Edit: Here’s an interesting article where the creator justifies his design choice over a scatterplot: http://blogs.ngm.com/blog_central/2010/01/the-other-health-care-debate-lines-vs-scatterplot.html

The Bad

February 10, 2010

in Critiques,Student Posts

Trends and Technology Timeline 2010+: A roadmap for the exploration of current and future trends

http://nowandnext.com/PDF/trends_and_technology_timeline_2010.pdf

This visualization denotes current trends as well as predictions for future trends, and displays them in a way that is analogous to a subway map. This text is included on the map:

“This map is a broad representation of some of the trends and technologies currently visible. Improvement works are carried out at weekends and travellers should check to see whether lines are still operable before commencing any journeys. Helpful suggestions concerning new routes and excursions are always welcome.”

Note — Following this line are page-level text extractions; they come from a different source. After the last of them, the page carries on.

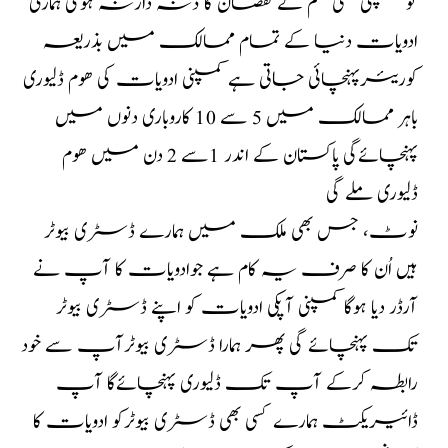
تو کمپنی کسی قسم کے نقصان کا ذنہ دارنہ ہوگی ہماری
ادویات دنیا کے تمام ممالک میں بذریعہ
کوریئرپہنچائی جاتی ہے کمپنی ادویات کی ھوم ڈلیوری
باہر ممالک میں 5 سے 10 کاروباری دنوں میں
پہنچائےگی پاکستان کے اندر 1سے 2 دن میں ھوم
ڈلیوری ملے گی
نوٹ، جس بھی ملک میں ہمارے ڈسٹری بیوٹر
ہیں اُن کا صرف یہ کام ہے جوادویات کا آپ نے
آرڈر دیا ہوگا کمپنی آپکی ادویات کو اپنے ڈسٹری بیوٹر
تک پہنچائے گی پھر ہمارا ڈسٹری بیوٹرآپ سے خود
رابطہ کرکے آپ تک ڈلیوری پہنچائےگا آپ
ڈائیریکٹ ہمارے کسی بھی ڈسٹری بیوٹرکو ادویات کا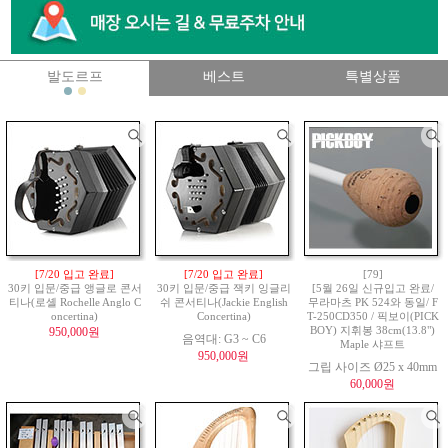
발도르프
베스트
특별상품
[7/20 입고 완료]
[7/20 입고 완료]
[79]
30키 입문/중급 앵글로 콘서
30키 입문/중급 잭키 잉글리
[5월 26일 신규입고 완료/
티나(로셸 Rochelle Anglo C
쉬 콘서티나(Jackie English
무라마츠 PK 524와 동일/ F
oncertina)
Concertina)
T-250CD350 / 픽보이(PICK
950,000원
BOY) 지휘봉 38cm(13.8")
음역대: G3 ~ C6
Maple 샤프트
950,000원
그립 사이즈 Ø25 x 40mm
60,000원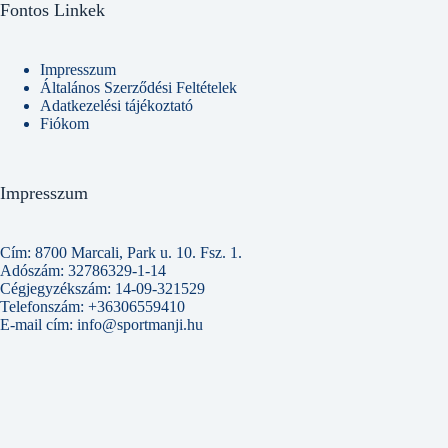
Fontos Linkek
Impresszum
Általános Szerződési Feltételek
Adatkezelési tájékoztató
Fiókom
Impresszum
Cím: 8700 Marcali, Park u. 10. Fsz. 1.
Adószám: 32786329-1-14
Cégjegyzékszám: 14-09-321529
Telefonszám: +36306559410
E-mail cím: info@sportmanji.hu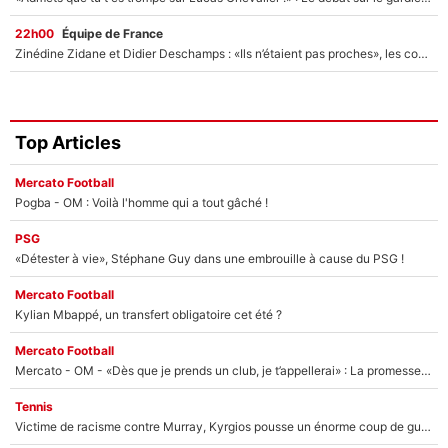
22h00
Équipe de France
Zinédine Zidane et Didier Deschamps : «Ils n’étaient pas proches», les confidences d’un membre de l’équipe de France 1998 sur leur relation spéciale
Top Articles
Mercato Football
Pogba - OM : Voilà l'homme qui a tout gâché !
PSG
«Détester à vie», Stéphane Guy dans une embrouille à cause du PSG !
Mercato Football
Kylian Mbappé, un transfert obligatoire cet été ?
Mercato Football
Mercato - OM - «Dès que je prends un club, je t’appellerai» : La promesse de Marcelino au moment de claquer la porte
Tennis
Victime de racisme contre Murray, Kyrgios pousse un énorme coup de gueule !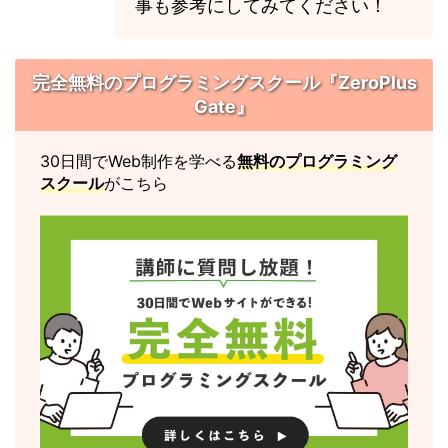
事も参考にしてみてください！
完全無料のプログラミングスクール『ZeroPlus
Gate』
30日間でWeb制作を学べる
無料のプログラミング
スクール
がこちら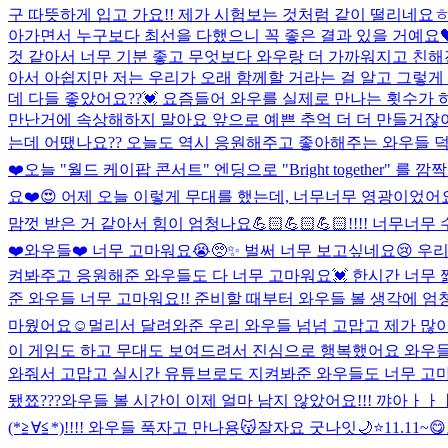
구 따뜻하게 입고 가요!! 제가 시험보는 것처럼 같이 떨리네요ㅎ
아가면서 누구보다 최선을 다했으니 꼭 좋은 결과 있을 거예요
것 같아서 너무 기분 좋고 무엇보다 와우랑 더 가까워지고 친해
아서 아쉽지만 저는 우리가 오래 함께할 거라는 걸 알고 그렇게 
데 다들 좋았어요??💓 요즘들어 와우를 실제로 만나는 횟수가
만난거에 속상해하지 말아요 앞으로 예쁜 추억 더 더 만들거잖아요
는데 어땠나요?? 오늘도 역시 응원해주고 좋아해주는 와우들 덕분
❤️
오늘 "월드 케이팝 콘서트" 엔딩으로 "Bright togethe
요❤️
😍 어제 오늘 이렇게 무대를 했는데, 너무너무 영광이었어
맘껏 받은 거 같아서 힘이 엄청나요💪🏻💪🏻💪🏻!!!! 너
❤️
와우들❤️ 너무 고마워요😭🥺✨ 벌써 너무 보고싶네요😢 우리
켜봐주고 응원해준 와우들도 다 너무 고마워요💓 한시간 너무 짧
준 와우들 너무 고마워요!! 준비할 때부터 와우들 볼 생각에 
마웠어요☺️멀리서 달려와준 우리 와우들 넘넘 고맙고 제가 많이 
이 게임도 하고 무대도 보여드려서 진심으로 행복했어요 와우들 
와줘서 고맙고 실시간 유튜브로도 지켜봐준 와우들도 너무 고마워요
됐쬬???
와우들 볼 시간이 이제 얼마 남지 않았어요!!! 꺄아ㅏㅏㅏ
(*≧∀≦*)!!!! 와우들 푹자고 만나용😽잘자요 굿나잇🌙⭐️
11.11~😋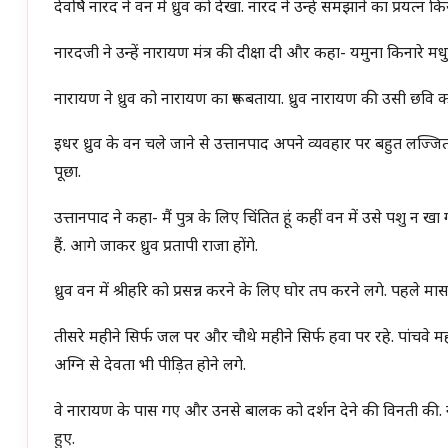
देवर्षि नारद ने वन में ध्रुव को देखा. नारद ने उन्हें समझाने का प्रयत्
नारदजी ने उन्हें नारायण मंत्र की दीक्षा दी और कहा- यमुना किनारे म
नारायण ने ध्रुव को नारायण का रूप बताया. ध्रुव नारायण की उसी छवि क
इधर ध्रुव के वन चले जाने से उत्तानपाद अपने व्यवहार पर बहुत लज्ज
पूछा.
उत्तानपाद ने कहा- मैं पुत्र के लिए चिंतित हूं कहीं वन में उसे पशु न 
हैं. आगे जाकर ध्रुव प्रतापी राजा होंगे.
ध्रुव वन में श्रीहरि को प्रसन्न करने के लिए घोर तप करने लगे. पहले मा
तीसरे महीने सिर्फ जल पर और चौथे महीने सिर्फ हवा पर रहे. पांचवे महीन
अग्नि से देवता भी पीड़ित होने लगे.
वे नारायण के पास गए और उनसे बालक को दर्शन देने की विनती की. न
हुए.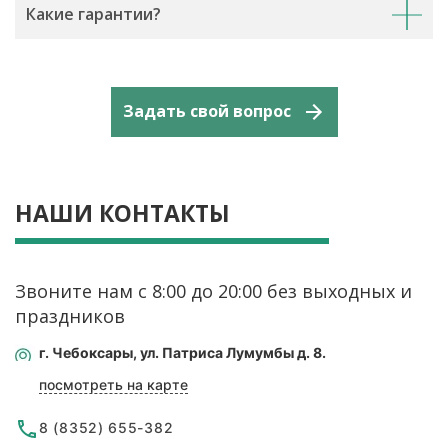
Какие гарантии?
Задать свой вопрос
НАШИ КОНТАКТЫ
Звоните нам с 8:00 до 20:00 без выходных и
праздников
г. Чебоксары, ул. Патриса Лумумбы д. 8.
посмотреть на карте
8
(8352)
655-382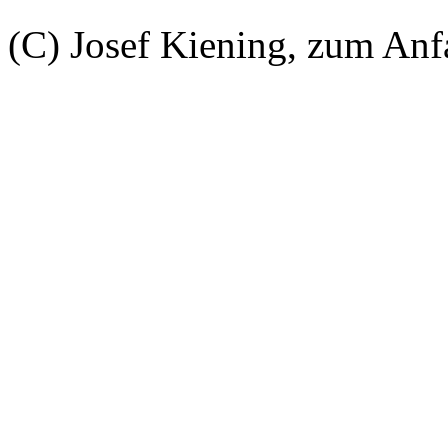
(C) Josef Kiening, zum An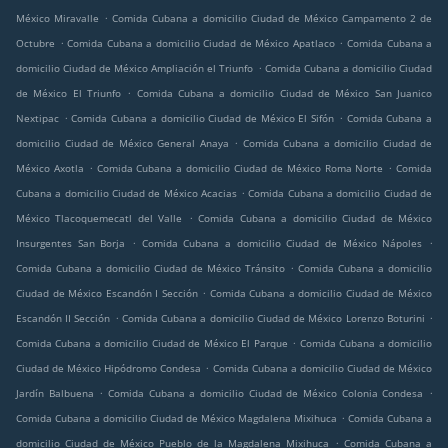
.
México Miravalle
Comida Cubana a domicilio Ciudad de México Campamento 2 de
.
.
Octubre
Comida Cubana a domicilio Ciudad de México Apatlaco
Comida Cubana a
.
domicilio Ciudad de México Ampliación el Triunfo
Comida Cubana a domicilio Ciudad
.
de México El Triunfo
Comida Cubana a domicilio Ciudad de México San Juanico
.
.
Nextipac
Comida Cubana a domicilio Ciudad de México El Sifón
Comida Cubana a
.
domicilio Ciudad de México General Anaya
Comida Cubana a domicilio Ciudad de
.
.
México Axotla
Comida Cubana a domicilio Ciudad de México Roma Norte
Comida
.
Cubana a domicilio Ciudad de México Acacias
Comida Cubana a domicilio Ciudad de
.
México Tlacoquemecatl del Valle
Comida Cubana a domicilio Ciudad de México
.
.
Insurgentes San Borja
Comida Cubana a domicilio Ciudad de México Nápoles
.
Comida Cubana a domicilio Ciudad de México Tránsito
Comida Cubana a domicilio
.
Ciudad de México Escandón I Sección
Comida Cubana a domicilio Ciudad de México
.
.
Escandón II Sección
Comida Cubana a domicilio Ciudad de México Lorenzo Boturini
.
Comida Cubana a domicilio Ciudad de México El Parque
Comida Cubana a domicilio
.
Ciudad de México Hipódromo Condesa
Comida Cubana a domicilio Ciudad de México
.
.
Jardín Balbuena
Comida Cubana a domicilio Ciudad de México Colonia Condesa
.
Comida Cubana a domicilio Ciudad de México Magdalena Mixihuca
Comida Cubana a
.
domicilio Ciudad de México Pueblo de la Magdalena Mixihuca
Comida Cubana a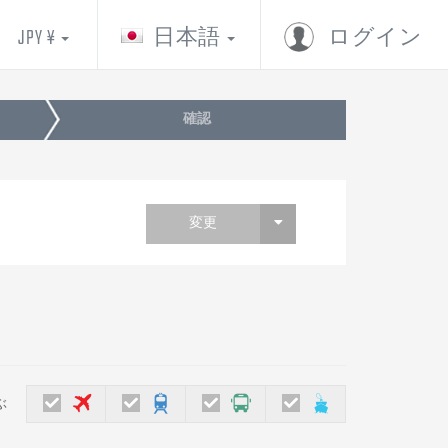
JPY ¥
日本語
ログイン
確認
変更
ぶ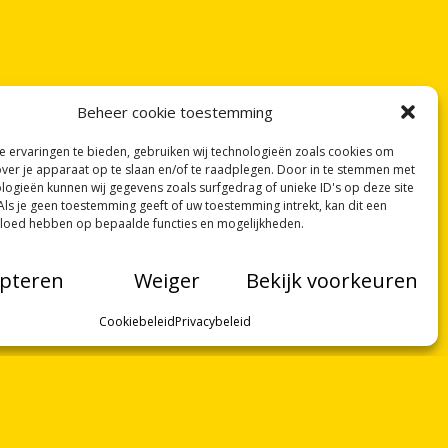
Beheer cookie toestemming
 ervaringen te bieden, gebruiken wij technologieën zoals cookies om
over je apparaat op te slaan en/of te raadplegen. Door in te stemmen met
logieën kunnen wij gegevens zoals surfgedrag of unieke ID's op deze site
Als je geen toestemming geeft of uw toestemming intrekt, kan dit een
vloed hebben op bepaalde functies en mogelijkheden.
pteren
Weiger
Bekijk voorkeuren
Cookiebeleid
Privacybeleid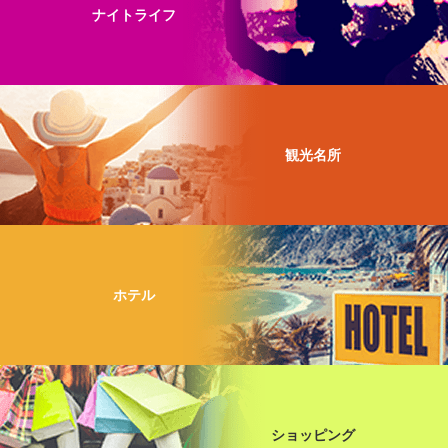
ナイトライフ
観光名所
ホテル
ショッピング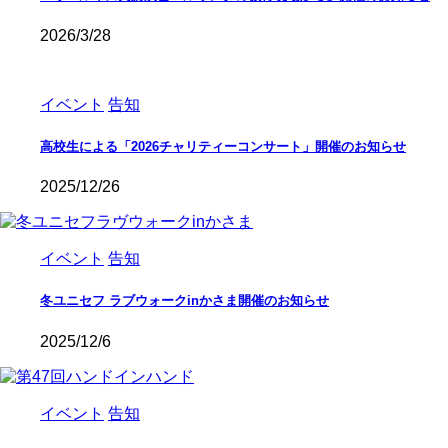
2026/3/28
イベント
告知
高校生による「2026チャリティーコンサート」開催のお知らせ
2025/12/26
イベント
告知
冬ユニセフ ラブウォークinかさま開催のお知らせ
2025/12/6
イベント
告知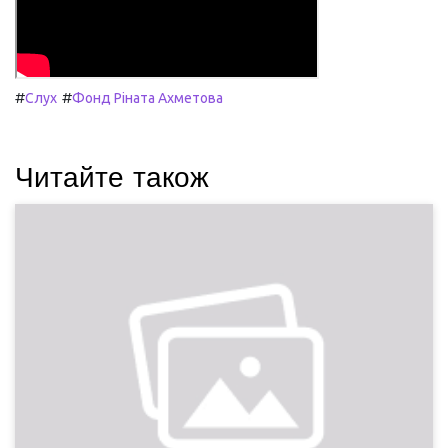
#
#
Слух
Фонд Ріната Ахметова
Читайте також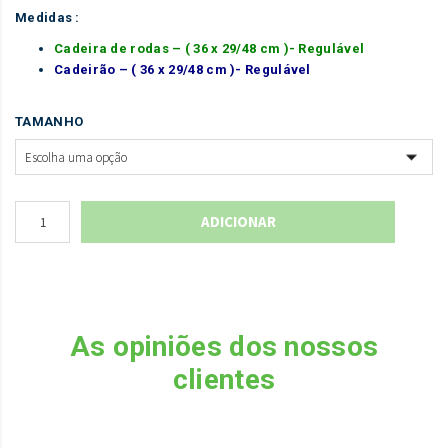
Medidas :
Cadeira de rodas – ( 36 x 29/48 cm )- Regulável
Cadeirão – ( 36 x 29/48 cm )- Regulável
TAMANHO
ADICIONAR
As opiniões dos nossos
clientes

This visualization encodes five dimensions of data in the following ways:

–       “time zones”– radial distance from the center of the map, hue

–       phenomena – text labels, position on category lines, connection?

–       category of phenomena – hue

–       type of phenomena – shape, glyphs

–       global risks – bulleted list, containment?

What Munzner might say:

First of all, this “roadmap” doesn’t even use the strongest visual channel(s): absolute x and y position. Then, it uses hue to distinguish different time zones (even though this is ordered data, and saturation would be more appropriate), AND to distinguish different categories. And there are 16 different colors corresponding to different categories, even though the max amount of colors used should be eight.

What Tufte might say:

What is meant by “time zones”? The common definition of this word is very different from the definition as relates to this visualization. Also, trends appear on category lines in a particular order. Is there any logic behind this order? Does it imply causality? Finally, the extremely dense text doesn’t make very judicious use of ink.